Commander of the Chola Empire

Vallavaraiyan Vandiyadevan was a general of the Chola Army. He was one among the famous chieftains of the Chola emperors Rajaraja I and Rajendra I and chief of the Samanthas of Chittoor and also the husband of Rajaraja's elder sister Kunthavai Pirattiyar. He was also the chieftain of the Sri Lanka Front Army of Rajaraja l and Rajendra I. Territory under his authority was known as Vallavaraiyanadu. He ruled Brahmadesam. Vandiyathevan is idealized in Kalki Krishnamurthy's (Kalki) famous novel Ponniyin Selvan and also in many other novels like Vandiyadevan Vaal, Vandiyadevan Senai Thalaivan Vengai in Maidan.

== Origins ==
His origins and clan are subjects of great debate. Kalki Krishnamurthy strongly believed his clan is Vaanar Kulam (Bana kingdom / Magadai Mandalam) and depicted the same in his famous novel Ponniyin Selvan.

== Evidences ==

He is referred to in the Rajarajeshwaram Temple inscription in which he is referred to as the husband of Kundavai Pirāttiyār.

==In popular culture==

Vandhiyadevan is one of the key characters of the novel Ponniyin Selvan. The author Kalki Krishnamurthy depicts him as a brave, adventurous and sarcastic warrior/prince, who later becomes the Commander for Southern Troops under the reign of Uttama Chola. He was a bodyguard and close friend of Aditha Karikalan in Kanchi who sends him as a messenger to Parantaka II in Thanjavur to invite him to the newly built golden palace in Kanchi and also as a trustful guard for Kundavai in Pazhayarai. His unplanned and hasteful acts put himself and others in danger but comes out of them by trickery and luck. He is the lover of Princess Kundavai. He is loved one-sidedly by Manimekalai, the sister of Kandamaran. The author introduces most of the characters to the audience through him.

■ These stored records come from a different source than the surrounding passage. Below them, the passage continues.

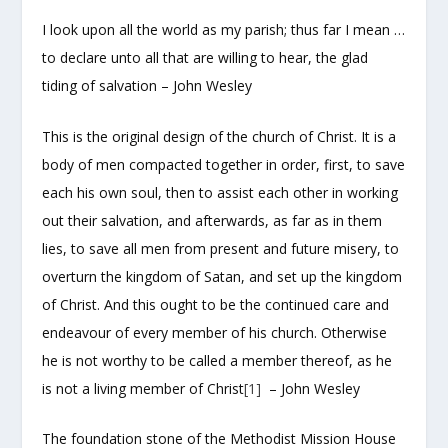
I look upon all the world as my parish; thus far I mean …
to declare unto all that are willing to hear, the glad
tiding of salvation – John Wesley
This is the original design of the church of Christ. It is a
body of men compacted together in order, first, to save
each his own soul, then to assist each other in working
out their salvation, and afterwards, as far as in them
lies, to save all men from present and future misery, to
overturn the kingdom of Satan, and set up the kingdom
of Christ. And this ought to be the continued care and
endeavour of every member of his church. Otherwise
he is not worthy to be called a member thereof, as he
is not a living member of Christ
[1]
– John Wesley
The foundation stone of the Methodist Mission House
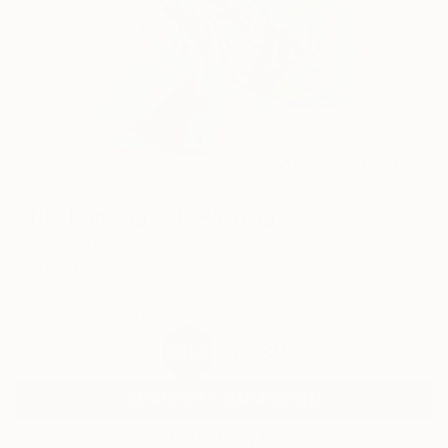
70
AR
FIND SIMILAR
"The Dancing Girl" Painting
Kalsoom Iftikhar, Pakistan
Painting, Oil on Canvas
91.4 W x 152.4 H cm
Ships in a Tube
€1,539
SOLD
REQUEST COMMISSION
VIEW PRINTS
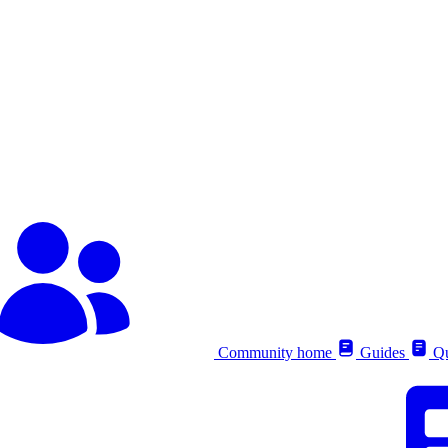
Community home
Guides
Qu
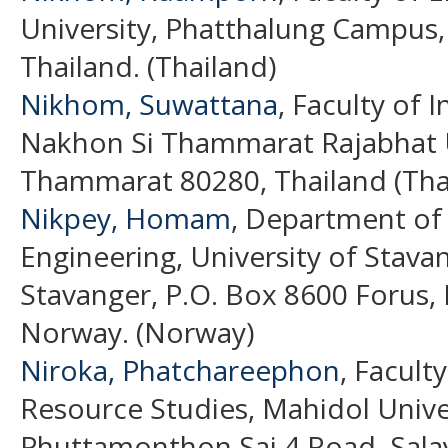
University, Phatthalung Campus,
Thailand. (Thailand)
Nikhom, Suwattana
, Faculty of 
Nakhon Si Thammarat Rajabhat U
Thammarat 80280, Thailand (Tha
Nikpey, Homam
, Department of
Engineering, University of Stavan
Stavanger, P.O. Box 8600 Forus,
Norway. (Norway)
Niroka, Phatchareephon
, Facult
Resource Studies, Mahidol Unive
Phuttamonthon Sai 4 Road, Sal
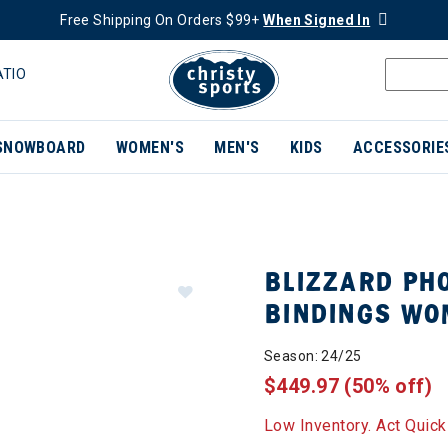
Free Shipping On Orders $99+
When Signed In
ATIO
SNOWBOARD
WOMEN'S
MEN'S
KIDS
ACCESSORIE
BLIZZARD PHO
BINDINGS W
Season: 24/25
$449.97
(50% off)
Low Inventory. Act Quick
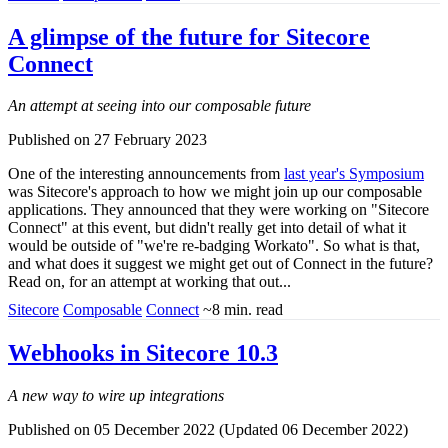
A glimpse of the future for Sitecore
Connect
An attempt at seeing into our composable future
Published on 27 February 2023
One of the interesting announcements from
last year's Symposium
was Sitecore's approach to how we might join up our composable
applications. They announced that they were working on "Sitecore
Connect" at this event, but didn't really get into detail of what it
would be outside of "we're re-badging Workato". So what is that,
and what does it suggest we might get out of Connect in the future?
Read on, for an attempt at working that out...
Sitecore
Composable
Connect
~8 min. read
Webhooks in Sitecore 10.3
A new way to wire up integrations
Published on 05 December 2022 (Updated 06 December 2022)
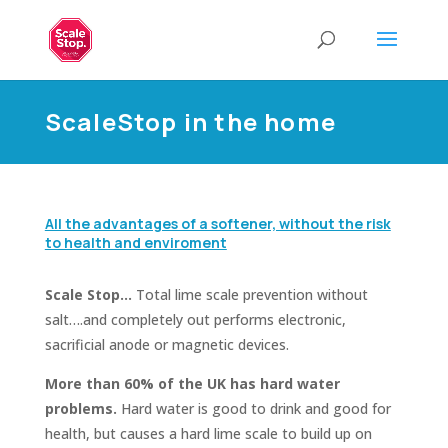
ScaleStop in the home
All the advantages of a softener, without the risk
to health and enviroment
Scale Stop…
Total lime scale prevention without
salt….and completely out performs electronic,
sacrificial anode or magnetic devices.
More than 60% of the UK has hard water
problems.
Hard water is good to drink and good for
health, but causes a hard lime scale to build up on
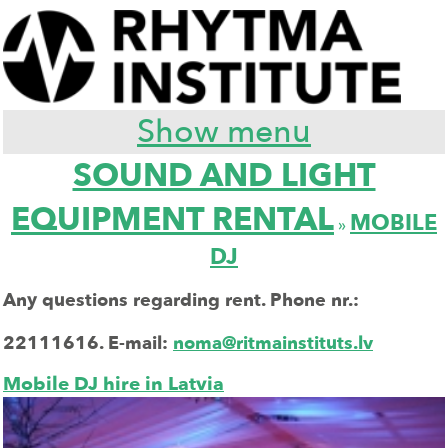
Show menu
SOUND AND LIGHT
EQUIPMENT RENTAL
MOBILE
»
DJ
Any questions regarding rent. Phone nr.:
22111616.
E-mail:
noma@ritmainstituts.lv
Mobile DJ hire in Latvia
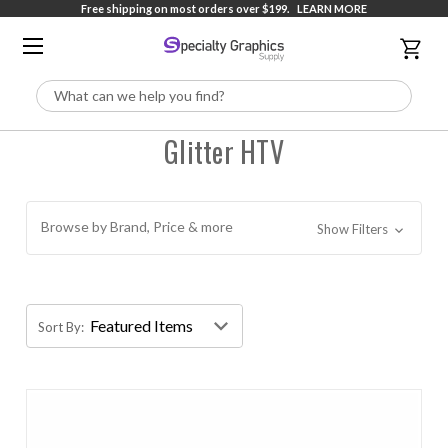
Free shipping on most orders over $199.
LEARN MORE
Search
Glitter HTV
Browse by Brand, Price & more
Show Filters
Sort By:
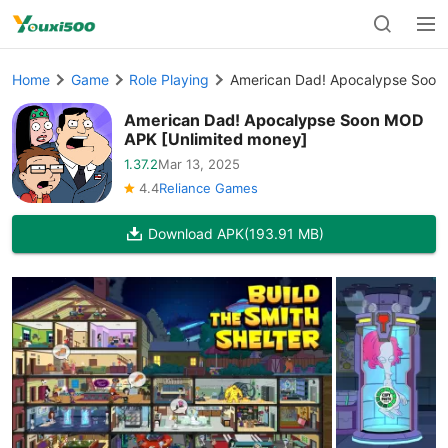
Home
Game
Role Playing
American Dad! Apocalypse Soon
American Dad! Apocalypse Soon MOD
APK [Unlimited money]
1.37.2
Mar 13, 2025
4.4
Reliance Games
Download APK
(193.91 MB)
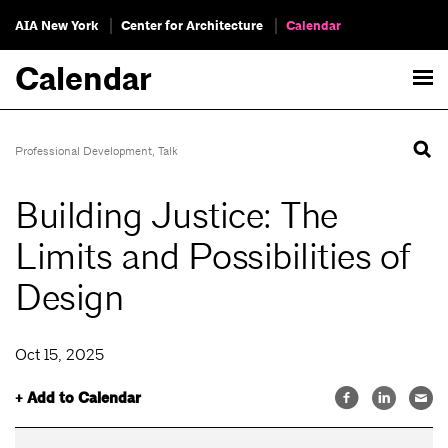
AIA New York
Center for Architecture
Calendar
Calendar
Professional Development
,
Talk
Building Justice: The
Limits and Possibilities of
Design
Oct 15, 2025
+ Add to Calendar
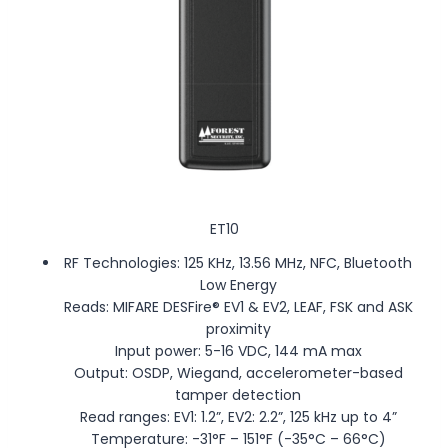
ET10
RF Technologies: 125 KHz, 13.56 MHz, NFC, Bluetooth
Low Energy
Reads: MIFARE DESFire® EV1 & EV2, LEAF, FSK and ASK
proximity
Input power: 5-16 VDC, 144 mA max
Output: OSDP, Wiegand, accelerometer-based
tamper detection
Read ranges: EV1: 1.2”, EV2: 2.2”, 125 kHz up to 4”
Temperature: -31°F – 151°F (-35°C – 66°C)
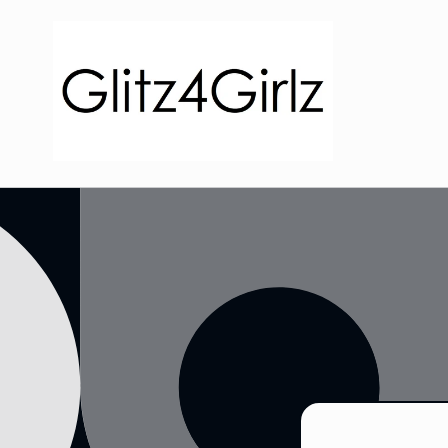
Skip to
content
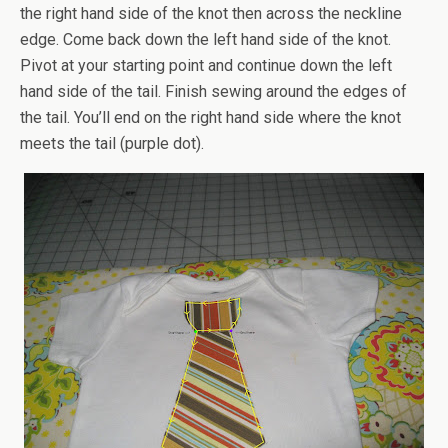
the right hand side of the knot then across the neckline
edge. Come back down the left hand side of the knot.
Pivot at your starting point and continue down the left
hand side of the tail. Finish sewing around the edges of
the tail. You’ll end on the right hand side where the knot
meets the tail (purple dot).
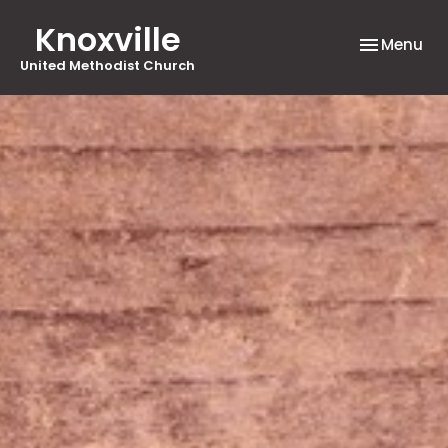
Knoxville
Toggle nav
Menu
United Methodist Church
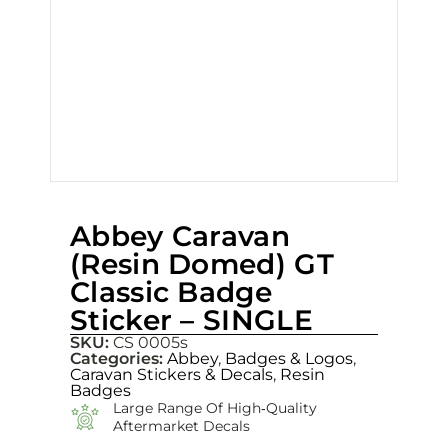
Abbey Caravan
(Resin Domed) GT
Classic Badge
Sticker – SINGLE
SKU:
CS 0005s
Categories:
Abbey
,
Badges & Logos
,
Caravan Stickers & Decals
,
Resin
Badges
Large Range Of High‑quality
Aftermarket Decals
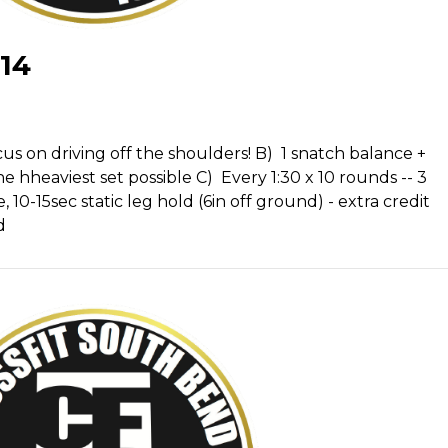
14
s on driving off the shoulders! B) 1 snatch balance +
e hheaviest set possible C) Every 1:30 x 10 rounds -- 3
 10-15sec static leg hold (6in off ground) - extra credit
d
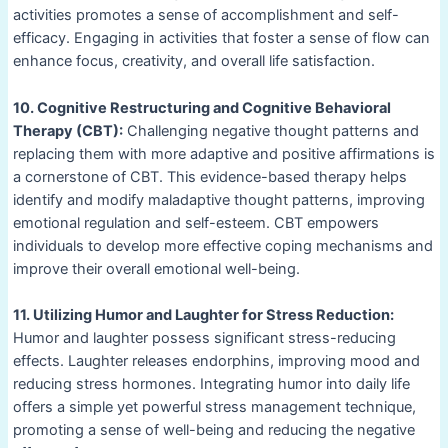
activities promotes a sense of accomplishment and self-
efficacy. Engaging in activities that foster a sense of flow can
enhance focus, creativity, and overall life satisfaction.
10. Cognitive Restructuring and Cognitive Behavioral
Therapy (CBT):
Challenging negative thought patterns and
replacing them with more adaptive and positive affirmations is
a cornerstone of CBT. This evidence-based therapy helps
identify and modify maladaptive thought patterns, improving
emotional regulation and self-esteem. CBT empowers
individuals to develop more effective coping mechanisms and
improve their overall emotional well-being.
11. Utilizing Humor and Laughter for Stress Reduction:
Humor and laughter possess significant stress-reducing
effects. Laughter releases endorphins, improving mood and
reducing stress hormones. Integrating humor into daily life
offers a simple yet powerful stress management technique,
promoting a sense of well-being and reducing the negative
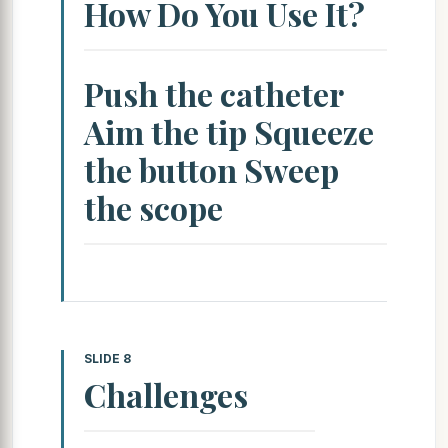
How Do You Use It?
Push the catheter
Aim the tip Squeeze
the button Sweep
the scope
SLIDE 8
Challenges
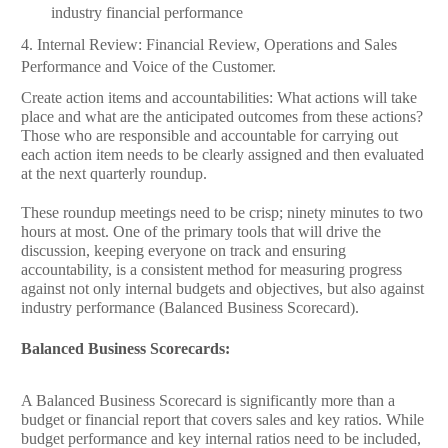
industry financial performance
4.
Internal Review:
Financial Review,
Operations and Sales
Performance and
Voice of the Customer.
Create action items and accountabilities: What actions will take
place and what are the anticipated outcomes from these actions?
Those who are responsible and accountable for carrying out
each action item needs to be clearly assigned and then evaluated
at the next quarterly roundup.
These roundup meetings need to be crisp; ninety minutes to two
hours at most. One of the primary tools that will drive the
discussion, keeping everyone on track and ensuring
accountability, is a consistent method for measuring progress
against not only internal budgets and objectives, but also against
industry performance (Balanced Business Scorecard).
Balanced Business Scorecards:
A Balanced Business Scorecard is significantly more than a
budget or financial report that covers sales and key ratios. While
budget performance and key internal ratios need to be included,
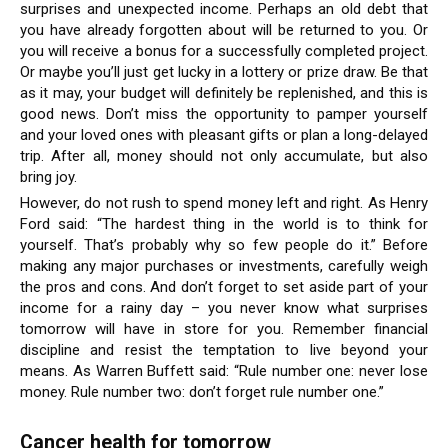
surprises and unexpected income. Perhaps an old debt that
you have already forgotten about will be returned to you. Or
you will receive a bonus for a successfully completed project.
Or maybe you’ll just get lucky in a lottery or prize draw. Be that
as it may, your budget will definitely be replenished, and this is
good news. Don’t miss the opportunity to pamper yourself
and your loved ones with pleasant gifts or plan a long-delayed
trip. After all, money should not only accumulate, but also
bring joy.
However, do not rush to spend money left and right. As Henry
Ford said: “The hardest thing in the world is to think for
yourself. That’s probably why so few people do it.” Before
making any major purchases or investments, carefully weigh
the pros and cons. And don’t forget to set aside part of your
income for a rainy day – you never know what surprises
tomorrow will have in store for you. Remember financial
discipline and resist the temptation to live beyond your
means. As Warren Buffett said: “Rule number one: never lose
money. Rule number two: don’t forget rule number one.”
Cancer health for tomorrow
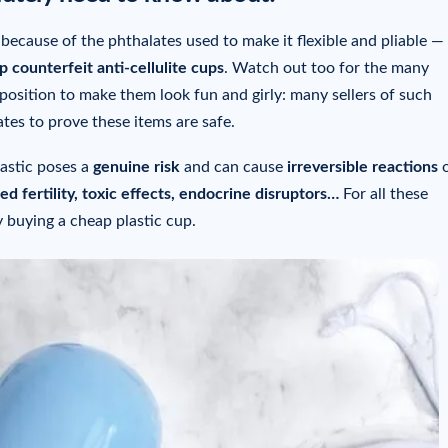
 because of the phthalates used to make it flexible and pliable —
 counterfeit anti-cellulite cups
. Watch out too for the many
position to make them look fun and girly: many sellers of such
tes to prove these items are safe.
astic poses a
genuine risk
and can cause
irreversible reactions
o
ced fertility, toxic effects, endocrine disruptors…
For all these
y buying a cheap plastic cup.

A life sized statue depicting Vallavaraiyan controlling a horse was erected in Chennai during the first tenure of Mr. Karunanidhi as Chief Minister, near Gemini Flyover in Mount Road as an honour to Vallavaraiyan. Interestingly, this also coincided with the banning of horse races by the government of Tamil Nadu.

Karthi portrayed a fictionalised version of Vandiyathevan in the 2022 Tamil film Ponniyin Selvan I and subsequent sequel Ponniyin Selvan II, a 2-part adaptation of Kalki's novel of the same name.